» **What you need to do**
The answer must be every line from the entries below that includes "along".

═════ Task input

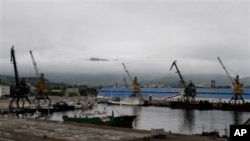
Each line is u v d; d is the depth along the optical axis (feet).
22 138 236.02
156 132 237.45
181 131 399.44
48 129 283.38
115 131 270.67
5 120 359.25
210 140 224.94
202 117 589.32
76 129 283.38
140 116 604.08
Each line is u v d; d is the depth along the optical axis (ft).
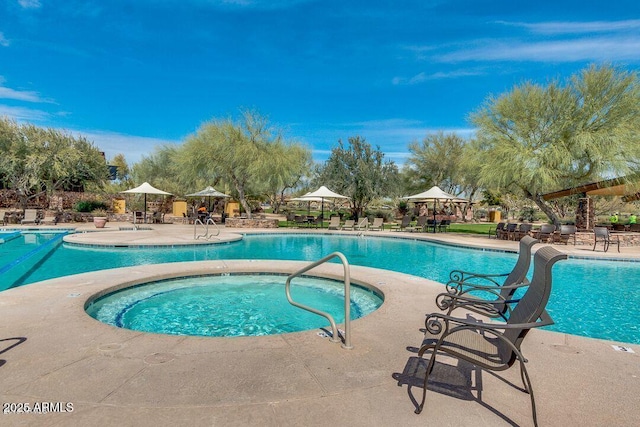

══════════

» **Solution for this problem**
Each line is u v d; d is the depth along the optical axis (feet).
Each line is u v d; d is the depth along the optical axis (ft).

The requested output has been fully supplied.